“A clear and often brilliant dramatisation.”
37 Days, BBC1
“37 Days is fabulous – a forensic political thriller, but still very human, as much about the people involved as the momentous events themselves. It’s convincingly written and has loads of great performances, but Ian McDiarmid’s Grey stands out. The dates flicking past give the whole thing a sense of urgency and doom.”
Sam Wollaston, The Guardian
“After 20 minutes of this three-parter, I was hooked by the game of diplomacy on the eve of a war that we viewers knew was coming. And I was reminded all the time – like many viewers, surely – of Russia’s current perilous game with the Ukraine.”
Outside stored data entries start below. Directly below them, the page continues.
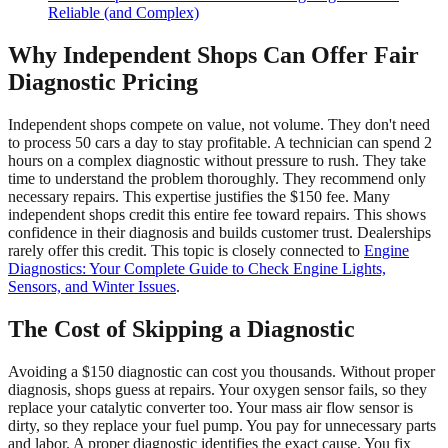
Reliable (and Complex)
Why Independent Shops Can Offer Fair
Diagnostic Pricing
Independent shops compete on value, not volume. They don't need
to process 50 cars a day to stay profitable. A technician can spend 2
hours on a complex diagnostic without pressure to rush. They take
time to understand the problem thoroughly. They recommend only
necessary repairs. This expertise justifies the $150 fee. Many
independent shops credit this entire fee toward repairs. This shows
confidence in their diagnosis and builds customer trust. Dealerships
rarely offer this credit. This topic is closely connected to
Engine
Diagnostics: Your Complete Guide to Check Engine Lights,
Sensors, and Winter Issues
.
The Cost of Skipping a Diagnostic
Avoiding a $150 diagnostic can cost you thousands. Without proper
diagnosis, shops guess at repairs. Your oxygen sensor fails, so they
replace your catalytic converter too. Your mass air flow sensor is
dirty, so they replace your fuel pump. You pay for unnecessary parts
and labor. A proper diagnostic identifies the exact cause. You fix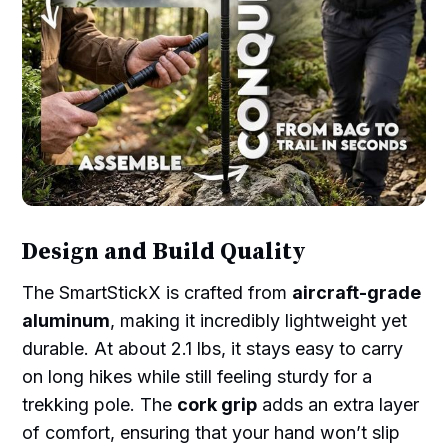
Design and Build Quality
The SmartStickX is crafted from
aircraft-grade
aluminum
, making it incredibly lightweight yet
durable. At about 2.1 lbs, it stays easy to carry
on long hikes while still feeling sturdy for a
trekking pole. The
cork grip
adds an extra layer
of comfort, ensuring that your hand won’t slip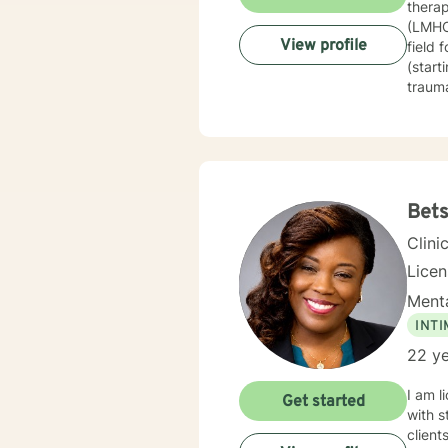
therap
(LMHC)
View profile
field 
(start
trauma
techni
therap
journe
guide 
constr
healin
Bet
based 
Clini
Licen
Menta
INT
22 ye
I am l
Get started
with s
client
Christopher Howse, The Telegraph
“This account of the run-up to World War I was so clogged up with factual detail that it became stationary. It was like watching a made-for-schools dramatisation, far too didactic to be entertaining.”
Christopher Stevens, Daily Mail
“I don’t doubt that in the story of how Europe’s superpowers jockeyed, threatened and soothed one another before the slaughter began there is material of interest. Regrettably, the BBC has overlooked it all and replaced it with a long assembly of scenes in which people with absurd facial hair talk about people, places and events we mostly don’t see. This is not a thriller. Or if it is, then so are Cash in the Attic, Question Time and cutting toenails.”
Matt Baylis, Daily Express
“37 Days is a clear and often brilliant dramatisation by Mark Hayhurst of the failure of diplomacy over that long month between the assassination of Archduke Franz Ferdinand by Serbian nationalists and Britain’s declaration of war on August 4. We hunger for every detail… and we get it.”
Andrew Billen, The Times
Coronation Street: A Moving Story, ITV
“Rita, Gail, Roy and friends are real people to us. We don’t want to be told how the illusion is created and sustained. That’s like finding out how a magic trick is done. But it was heart-warming to see how deeply Barbara Knox, who has played newsagent Rita since the Seventies, loves the show.”
Christopher Stevens, Daily Mail
“When you take into account all those bricks and cobbles, The Rovers, the corner shop, Audrey’s salon, Street Cars, all the rest of Weatherfield, plus the actors and their dressing rooms and green rooms, and special plants and special egos, the weight of 53 years of history, and the responsibility to millions of viewers – then it begins to make that Channel 5 show Monster Moves look slight.”
Sam Wollaston, The Guardian
Birds of a Feather, ITV
“Like the rest of the new series, the final episode served up no surprises. Instead, we got the predictable, comforting combo of ageist jokes, fatist jokes, Essex jokes, a bit of suggestiveness, and some shoe-horned contemporary cultural references mostly succeeding thanks to the strong chemistry between the show’s three female stars.”